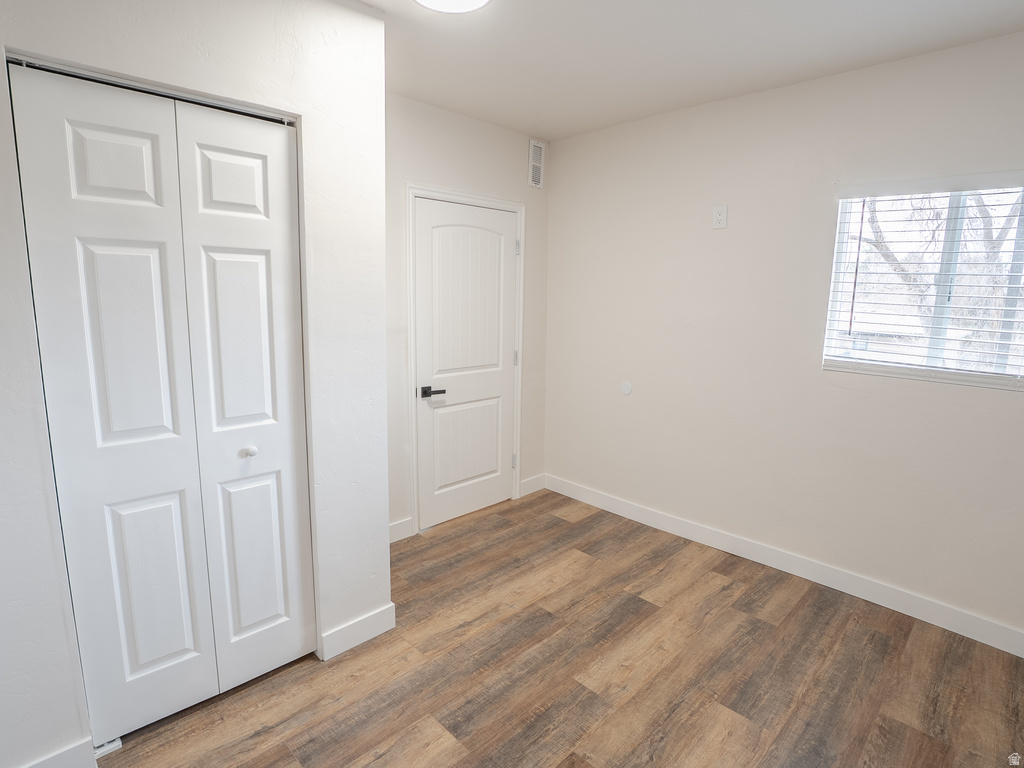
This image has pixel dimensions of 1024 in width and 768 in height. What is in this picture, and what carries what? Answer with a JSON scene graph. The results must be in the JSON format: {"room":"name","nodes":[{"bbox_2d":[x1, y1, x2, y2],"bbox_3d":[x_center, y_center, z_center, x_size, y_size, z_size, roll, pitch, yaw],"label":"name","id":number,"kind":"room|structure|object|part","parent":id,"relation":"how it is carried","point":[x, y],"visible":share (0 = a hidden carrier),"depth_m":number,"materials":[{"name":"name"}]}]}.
{"room":"bedroom","nodes":[
{"label":"bedroom","id":0,"kind":"room"},
{"bbox_2d":[0,0,390,765],"bbox_3d":[-1.271,-0.050,1.347,1.932,2.540,0.132,-8,13,-44],"label":"closet wall","id":1,"kind":"structure","parent":0,"point":[232,84],"depth_m":1.59,"materials":[{"name":"white paint"}]},
{"bbox_2d":[17,736,96,767],"bbox_3d":[-1.585,1.184,1.190,0.795,0.108,0.014,-8,13,-44],"label":"baseboard","id":2,"kind":"structure","parent":1,"relation":"attached to","point":[58,754],"depth_m":1.42,"materials":[{"name":"white paint"}]},
{"bbox_2d":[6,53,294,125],"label":"closet door track","id":3,"kind":"object","parent":1,"relation":"attached to","point":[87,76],"visible":0.63,"depth_m":1.39,"materials":[{"name":"silver metal"}]},
{"bbox_2d":[5,59,314,746],"bbox_3d":[-1.053,0.140,1.586,0.713,2.049,0.085,-8,13,-44],"label":"closet door","id":4,"kind":"structure","parent":1,"relation":"in","point":[266,166],"depth_m":1.53,"materials":[{"name":"white paint"}]},
{"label":"panel","id":5,"kind":"part","parent":4,"relation":"part of","materials":[{"name":"white paint"}]},
{"bbox_3d":[-1.215,-0.657,1.471,0.208,0.269,0.046,-8,13,-44],"label":"panel","id":6,"kind":"part","parent":4,"relation":"part of","materials":[{"name":"white paint"}]},
{"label":"panel","id":7,"kind":"part","parent":4,"relation":"part of","materials":[{"name":"white paint"}]},
{"bbox_3d":[-0.971,-0.695,1.656,0.217,0.266,0.046,-8,13,-44],"label":"panel","id":8,"kind":"part","parent":4,"relation":"part of","materials":[{"name":"white paint"}]},
{"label":"panel","id":9,"kind":"part","parent":4,"relation":"part of","materials":[{"name":"white paint"}]},
{"bbox_3d":[-0.974,0.140,1.806,0.361,2.140,0.131,-8,13,-44],"label":"panel","id":10,"kind":"part","parent":4,"relation":"part of","materials":[{"name":"white paint"}]},
{"bbox_3d":[-0.970,0.248,1.749,0.041,0.036,0.041,-8,13,-44],"label":"knob","id":11,"kind":"part","parent":4,"relation":"part of","materials":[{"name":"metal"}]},
{"bbox_2d":[318,603,395,660],"bbox_3d":[-0.651,1.056,2.031,0.318,0.109,0.014,-8,13,-44],"label":"baseboard","id":12,"kind":"structure","parent":1,"relation":"attached to","point":[344,629],"depth_m":2.01,"materials":[{"name":"white paint"}]},
{"bbox_2d":[385,94,549,539],"bbox_3d":[-0.456,-0.338,2.981,1.908,2.554,0.138,-8,13,-44],"label":"back wall","id":13,"kind":"structure","parent":0,"point":[516,153],"depth_m":2.84,"materials":[{"name":"white paint"}]},
{"bbox_2d":[389,517,412,542],"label":"baseboard","id":14,"kind":"structure","parent":13,"relation":"attached to","point":[399,530],"depth_m":2.90,"materials":[{"name":"white paint"}]},
{"bbox_2d":[404,184,525,535],"bbox_3d":[-0.301,-0.144,3.125,0.924,2.105,0.105,-8,13,-44],"label":"door frame","id":15,"kind":"structure","parent":13,"relation":"attached to","point":[410,188],"depth_m":2.89,"materials":[{"name":"white paint"}]},
{"bbox_2d":[412,199,517,531],"bbox_3d":[-0.269,-0.106,3.088,0.802,2.010,0.095,-8,13,-44],"label":"door","id":16,"kind":"structure","parent":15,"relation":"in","point":[427,222],"depth_m":3.06,"materials":[{"name":"white paint"}]},
{"bbox_3d":[-0.471,0.054,2.851,0.140,0.062,0.127,-8,13,-44],"label":"lever handle","id":17,"kind":"part","parent":16,"relation":"part of","materials":[{"name":"black metal"}]},
{"bbox_3d":[-0.314,0.379,3.156,0.564,0.633,0.046,-8,13,-44],"label":"panel","id":18,"kind":"part","parent":16,"relation":"part of","materials":[{"name":"white paint"}]},
{"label":"panel","id":19,"kind":"part","parent":16,"relation":"part of","materials":[{"name":"white paint"}]},
{"bbox_2d":[518,474,545,496],"bbox_3d":[0.161,0.778,3.644,0.287,0.110,0.014,-8,13,-44],"label":"baseboard","id":20,"kind":"structure","parent":13,"relation":"attached to","point":[531,485],"depth_m":3.63,"materials":[{"name":"white paint"}]},
{"bbox_2d":[527,139,545,189],"bbox_3d":[0.169,-1.495,3.232,0.135,0.302,0.017,-8,13,-44],"label":"air vent","id":21,"kind":"object","parent":13,"relation":"attached to","point":[535,149],"visible":0.99,"depth_m":3.22,"materials":[{"name":"white metal"}]},
{"bbox_2d":[98,487,1023,767],"bbox_3d":[0.082,1.281,1.363,3.997,0.100,3.925,-8,13,-44],"label":"floor","id":22,"kind":"structure","parent":0,"point":[590,523],"depth_m":1.87,"materials":[{"name":"brown wood"}]},
{"bbox_2d":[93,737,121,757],"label":"door guide","id":23,"kind":"object","parent":22,"relation":"on","point":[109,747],"visible":0.41,"depth_m":1.52,"materials":[{"name":"white"}]},
{"bbox_2d":[354,0,1023,139],"bbox_3d":[0.221,-1.323,1.006,3.828,0.111,3.671,-8,13,-44],"label":"ceiling","id":24,"kind":"structure","parent":0,"point":[819,26],"depth_m":2.02,"materials":[{"name":"white paint"}]},
{"bbox_2d":[413,0,492,13],"bbox_3d":[-0.216,-1.358,1.598,0.340,0.059,0.338,-8,13,-44],"label":"ceiling light","id":25,"kind":"object","parent":24,"relation":"attached to","point":[475,1],"visible":0.98,"depth_m":1.69,"materials":[{"name":"white"}]},
{"bbox_2d":[544,27,1023,644],"bbox_3d":[1.518,-0.223,2.504,0.148,2.534,3.572,-8,13,-44],"label":"right wall","id":26,"kind":"structure","parent":0,"point":[719,242],"depth_m":2.50,"materials":[{"name":"white paint"}]},
{"bbox_2d":[620,381,632,394],"bbox_3d":[0.757,0.026,3.142,0.008,0.082,0.077,-8,13,-44],"label":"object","id":27,"kind":"object","parent":26,"relation":"attached to","point":[626,386],"visible":0.98,"depth_m":3.14,"materials":[{"name":"white plastic"}]},
{"bbox_2d":[712,205,727,229],"bbox_3d":[1.142,-0.915,2.597,0.008,0.119,0.072,-8,13,-44],"label":"wall outlet","id":28,"kind":"object","parent":26,"relation":"attached to","point":[721,216],"visible":0.98,"depth_m":2.59,"materials":[{"name":"white plastic"}]},
{"bbox_2d":[546,473,1023,656],"bbox_3d":[1.462,0.972,2.668,0.014,0.111,3.300,-8,13,-44],"label":"baseboard","id":29,"kind":"structure","parent":26,"relation":"attached to","point":[654,519],"depth_m":2.50,"materials":[{"name":"white paint"}]},
{"bbox_2d":[825,174,1023,390],"bbox_3d":[1.944,-0.452,2.117,0.093,0.867,0.849,-8,13,-44],"label":"window","id":30,"kind":"structure","parent":26,"relation":"in","point":[944,267],"depth_m":2.15,"materials":[{"name":"white plastic"}]},
{"bbox_2d":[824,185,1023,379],"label":"window blinds","id":31,"kind":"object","parent":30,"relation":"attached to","point":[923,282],"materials":[{"name":"white plastic"}]},
{"label":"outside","id":32,"kind":"structure","parent":0,"visible":0},
{"label":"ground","id":33,"kind":"structure","parent":32,"visible":0},
{"bbox_2d":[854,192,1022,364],"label":"tree","id":34,"kind":"object","parent":33,"relation":"on","point":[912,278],"visible":0.34,"depth_m":7.14,"materials":[{"name":"plant"}]}
]}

# PROBLEM REQUIREMENTS:
For every line above with the word "bedroom" in it, make a copy.

# ANSWER TO THE EXERCISE:
{"room":"bedroom","nodes":[
{"label":"bedroom","id":0,"kind":"room"},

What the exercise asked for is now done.